Electronic design automation data
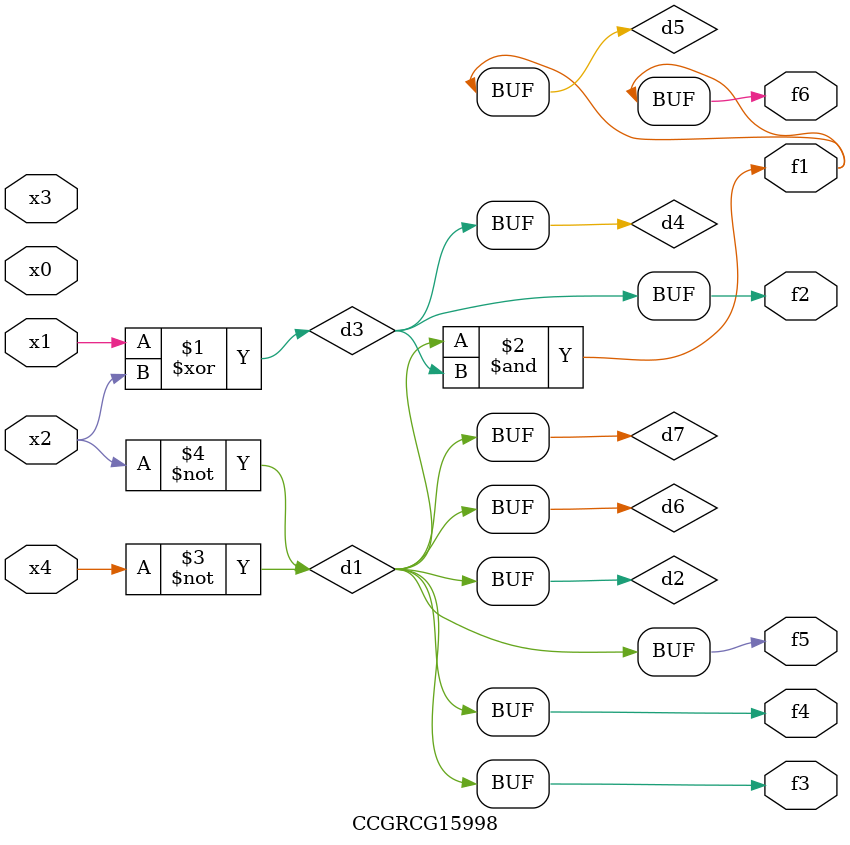
<source format=v>
module CCGRCG15998(
	input x0, x1, x2, x3, x4,
	output f1, f2, f3, f4, f5, f6
);

	wire d1, d2, d3, d4, d5, d6, d7;

	not (d1, x4);
	not (d2, x2);
	xor (d3, x1, x2);
	buf (d4, d3);
	and (d5, d1, d3);
	buf (d6, d1, d2);
	buf (d7, d2);
	assign f1 = d5;
	assign f2 = d4;
	assign f3 = d7;
	assign f4 = d7;
	assign f5 = d7;
	assign f6 = d5;
endmodule

</source>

### TASK INSTRUCTIONS
Set the entries down again exactly. Do not include the images.

### ANSWER TO THE EXERCISE
<source format=v>
module CCGRCG15998(
	input x0, x1, x2, x3, x4,
	output f1, f2, f3, f4, f5, f6
);

	wire d1, d2, d3, d4, d5, d6, d7;

	not (d1, x4);
	not (d2, x2);
	xor (d3, x1, x2);
	buf (d4, d3);
	and (d5, d1, d3);
	buf (d6, d1, d2);
	buf (d7, d2);
	assign f1 = d5;
	assign f2 = d4;
	assign f3 = d7;
	assign f4 = d7;
	assign f5 = d7;
	assign f6 = d5;
endmodule

</source>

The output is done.